Let's say you, dear reader, live on a narrow dead-end street four years or so from now. You want to visit a friend downtown, so you fire up an app and ask for a self-driving car. It's there in a matter of minutes, waiting outside your door, with a handy notification that lets you know that it's out there. You get in, and the car proceeds to jar and jerk you through a fast, brutally efficient three-point turn that frightens you out of your skin and threatens to cause whiplash. Not cool, right? Google agrees, and they're working on teaching their cars to avoid doing things like that.
The challenge for self-driving cars doesn't just boil down to learning to avoid collisions and obey traffic laws; besides, as this month's report from Google points out, even if the cars behave perfectly, they'll still get hit by human drivers. This month, for example, a yielding Google car was rear-ended at low speed by somebody who didn't spot the car, which was almost stopped, in time. Getting rear-ended, T-boned, and otherwise knocked about can just be a reality of the road sometimes. No, Google's autonomous autos are diversifying their learning a bit more by trying to learn how to drive naturally, in a fashion that syncs up better with the expectations and comfort zone of their human passengers. This means not only learning to drive safely, but to do it in a way that takes the human body, scare factors, and other variables like the usual flow of traffic on a given street into account.

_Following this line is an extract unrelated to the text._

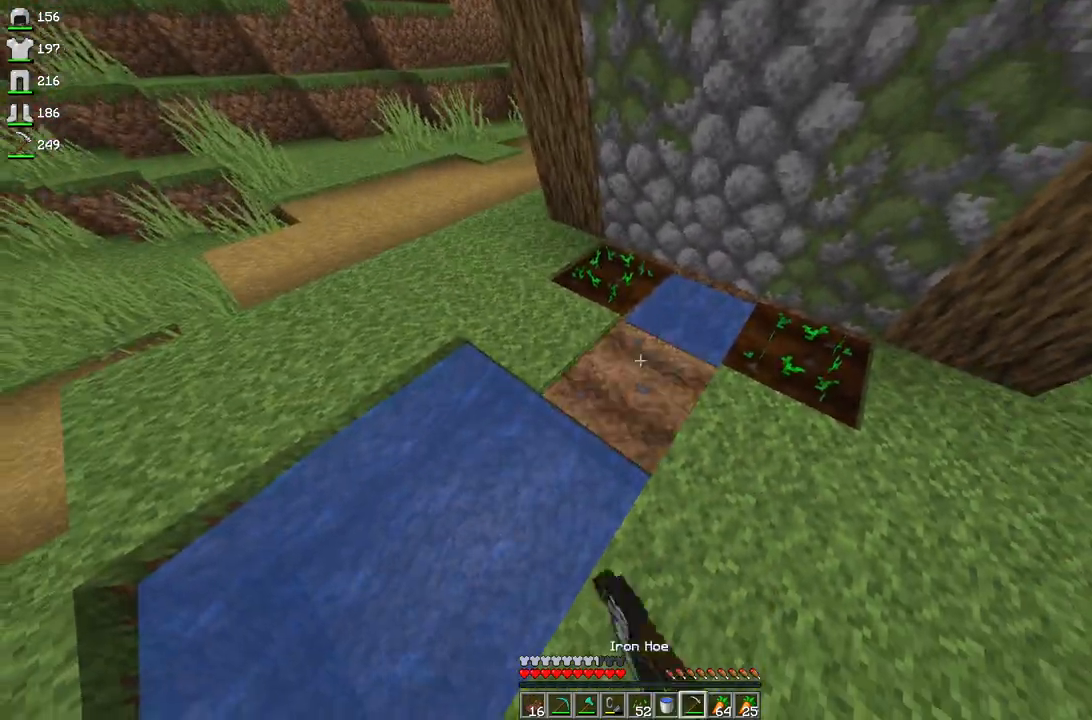
{"keys": [], "mouse": [], "events": [[33, "mouse_right", "up"]]}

This is why Google is not only teaching the cars to drive in a manner that's comfortable to human passengers along for the ride, but to take in their environments in detail. The cars can identify a huge range of obstacles, rivaling the knowledge and ability to discern road obstacles of most human drivers, and can figure out how best to get around them with no problem. The real issue is comfort; the cars are already programmed to drive slowly in autonomous mode, but even in fully autonomous mode, quick, hard turns can jar passengers, and sudden braking can do the same. Avoiding these is something that Google has been teaching the cars manually, mostly through letting the cars "watch" while they're driven in manual mode and adapt to the style of driving that they're seeing from the human inside them. This allows them to make slower turns, softer merges, and more careful braking a priority in their daily driving.

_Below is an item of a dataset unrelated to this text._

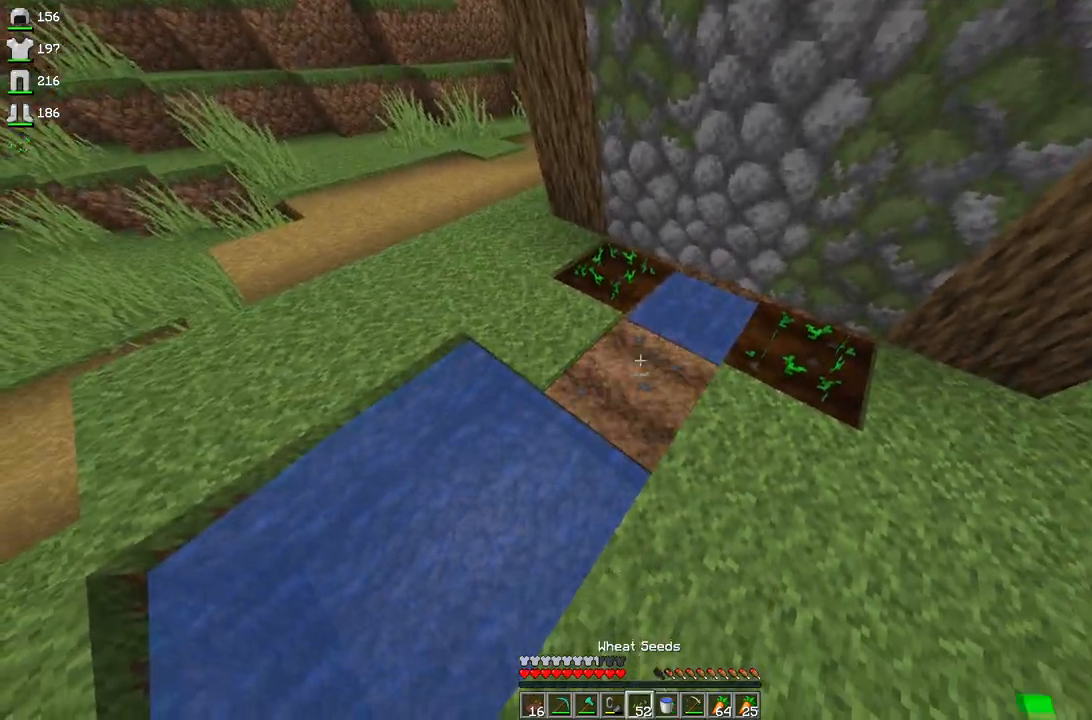
{"keys": [], "mouse": [], "events": [[33, "mouse_right", "down"], [167, "mouse_right", "up"], [167, "s", "down"], [233, "d", "down"], [400, "d", "up"], [400, "s", "up"]]}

A self-driving car is replete with sensors, cameras, and other data-gathering apparatus; it also has the full knowledge of Google Maps and Street View behind it. The car uses a combination of machine learning and things that technicians have taught it through programming to figure out how best to approach any obstacle while driving. In their most recent report, Google makes it clear that this isn't the limit of a self-driving car's information reserves on how to drive, and they're working to expand that limit even further. In the aforementioned three-point turn, for example, a self-driving car's "gut instinct", so to speak, would be to approach it as efficiently and quickly as possible. It would probably do most of the turn in reverse, in the shortest arc possible. This may make a human driver a bit nervous, or if the robot really followed its "instincts", as in the objective learnings that it has obtained on how to make such a maneuver quickly and efficiently, it may even whip around the turn quickly and sharply, which would not be pleasant for anybody inside.
The cars have tons of sensors, road experience, and logic that tells them how a turn can be completed quickly and efficiently, but figuring out how to approach a turn in a way that's comfortable to a human passenger isn't something that a robot can learn on its own without plenty of help from actual humans. Even with over 2 million miles logged in autonomous mode and 1 million plus in manual, these cars still have a ways to go before they're ready for primetime, but the fact that they're able to get better over time at all speaks volumes about Google's passion for machine learning and their aptitude for injecting it into all of their products.